ESCAPE Hemodynamic Congestion Index (HCI) Calculator
ESCAPE Trial Hemodynamic Congestion Index: Rationale, clinical meaning, and evidence
The Hemodynamic Congestion Index (HCI) implemented here is the simple sum of right atrial pressure (RAP) and pulmonary capillary wedge pressure (PCWP): HCI = RAP (mmHg) + PCWP (mmHg). This index was derived from analyses of the ESCAPE trial dataset and related secondary analyses that examined whether a single composite invasive pressure target could summarise residual intravascular congestion and predict 6-month outcomes. In analyses using ESCAPE pulmonary-artery catheter data, a post-treatment RAP+PCWP threshold of 30 mmHg distinguished two groups with markedly different outcomes: patients with post-treatment RAP+PCWP < 30 mmHg experienced substantially lower 6-month mortality and readmission compared with those with RAP+PCWP ≥ 30 mmHg. Thus, HCI provides a pragmatic, evidence-based single-number summary of invasive right- and left-sided filling pressures and can help identify patients who remain hemodynamically congested despite therapy and who may benefit from closer follow-up or intensified decongestive strategies.
Reference:
Binanay C, et al. Evaluation Study of Congestive Heart Failure and Pulmonary Artery Catheterization Effectiveness (ESCAPE) — main trial description and hemodynamic targets (JAMA 2005).

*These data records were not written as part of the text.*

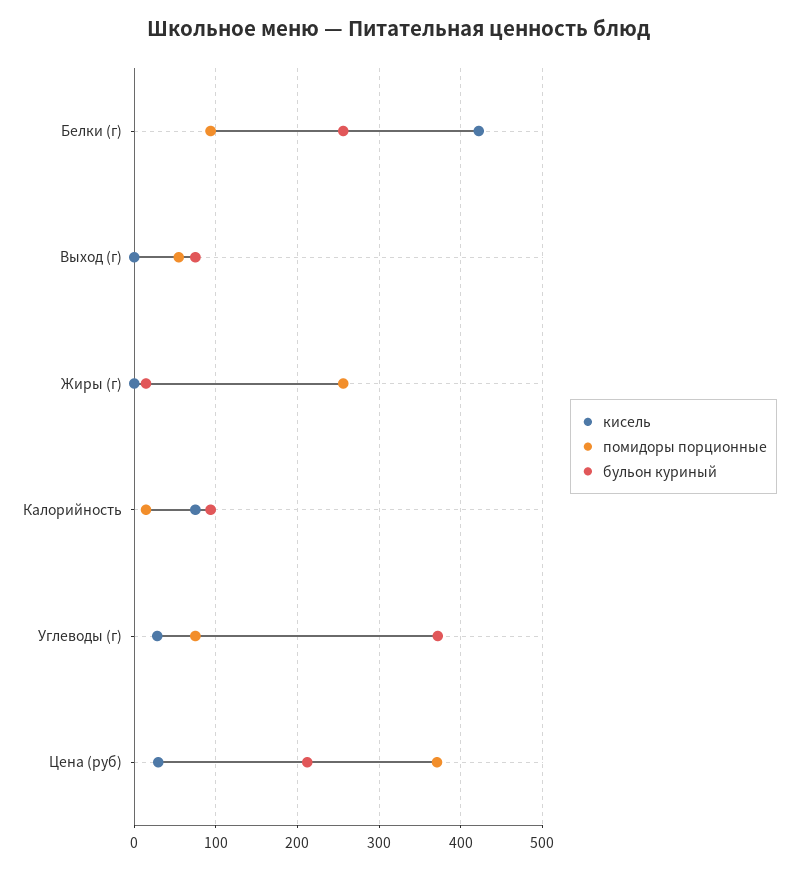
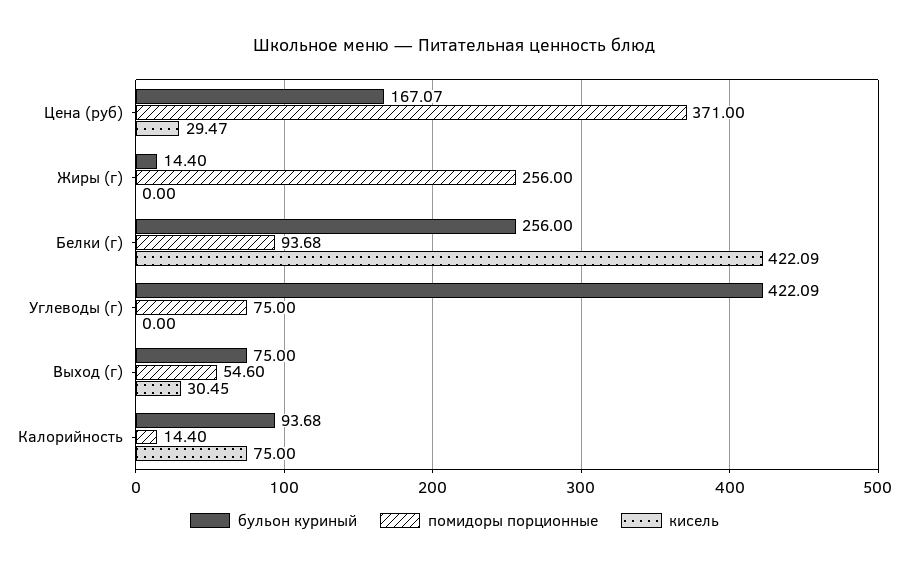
  {
    "кисель": {
      "Белки (г)": 422.09,
-     "Выход (г)": 0,
+     "Выход (г)": 30.45,
      "Жиры (г)": 0,
      "Калорийность": 75,
-     "Углеводы (г)": 30,
+     "Углеводы (г)": 0,
      "Цена (руб)": 29.47
    },
    "помидоры порционные": {
      "Белки (г)": 93.68,
      "Выход (г)": 54.6,
      "Жиры (г)": 256,
      "Калорийность": 14.4,
      "Углеводы (г)": 75,
      "Цена (руб)": 371
    },
    "бульон куриный": {
      "Белки (г)": 256,
      "Выход (г)": 75,
      "Жиры (г)": 14.4,
      "Калорийность": 93.68,
-     "Углеводы (г)": 370,
+     "Углеводы (г)": 422.09,
-     "Цена (руб)": 210
+     "Цена (руб)": 167.07
    }
  }

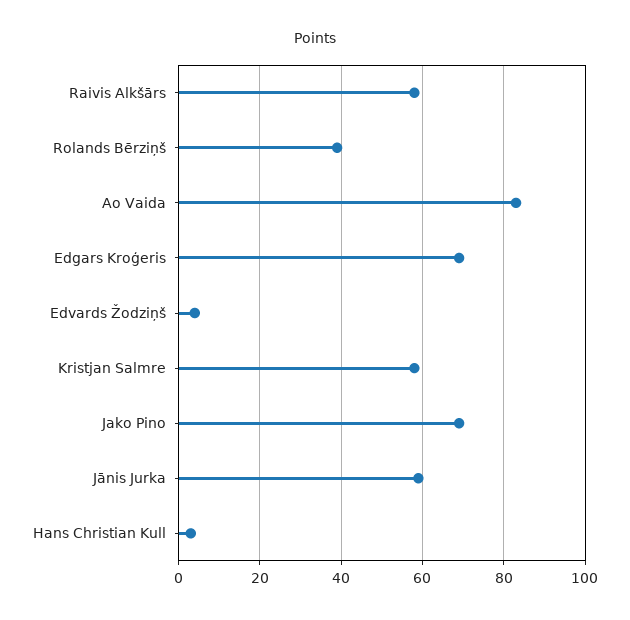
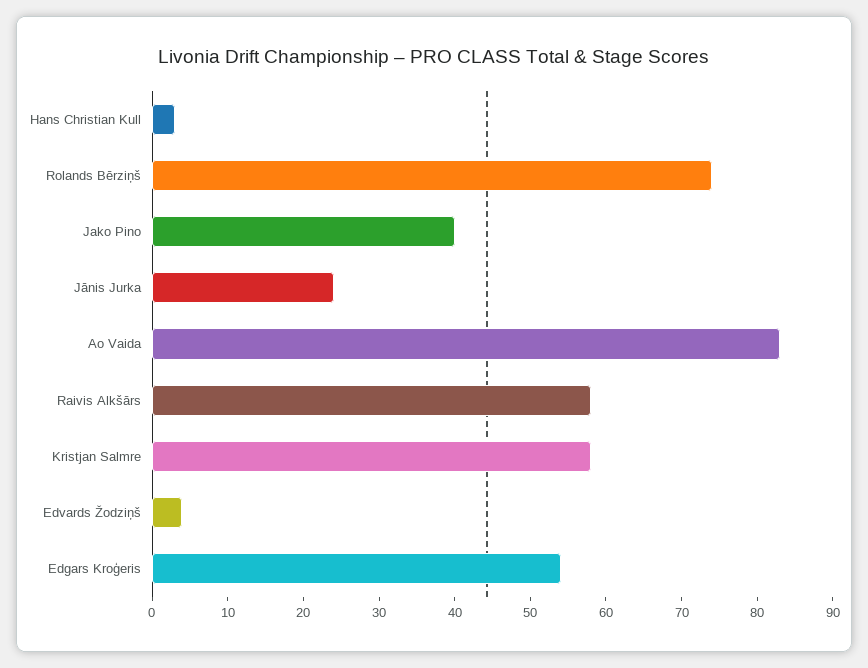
  {
    "Raivis Alkšārs": 60,
-   "Rolands Bērziņš": 40,
+   "Rolands Bērziņš": 75,
    "Ao Vaida": 85,
-   "Edgars Kroģeris": 70,
+   "Edgars Kroģeris": 55,
    "Edvards Žodziņš": 5,
    "Kristjan Salmre": 60,
-   "Jako Pino": 70,
+   "Jako Pino": 40,
-   "Jānis Jurka": 60,
+   "Jānis Jurka": 25,
    "Hans Christian Kull": 5
  }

Ma TS, Paniagua D, et al. Usefulness of the Sum of Pulmonary Capillary Wedge Pressure and Right Atrial Pressure as a Congestion Index that Prognosticates Heart Failure Survival (ESCAPE data analyses; American Journal of Cardiology 2016 abstract/analysis). This analysis proposed the RAP+PCWP threshold (30 mmHg) and reported the contrasting 6-month outcomes for the two groups.
For synthesis and modeling of decongestion metrics using ESCAPE data (including multivariable models and performance metrics), see the review “Decongestion Models and Metrics in Acute Heart Failure: ESCAPE Data in the Age of the Implantable Cardiac Pressure Monitor” (Paniagua et al., 2022).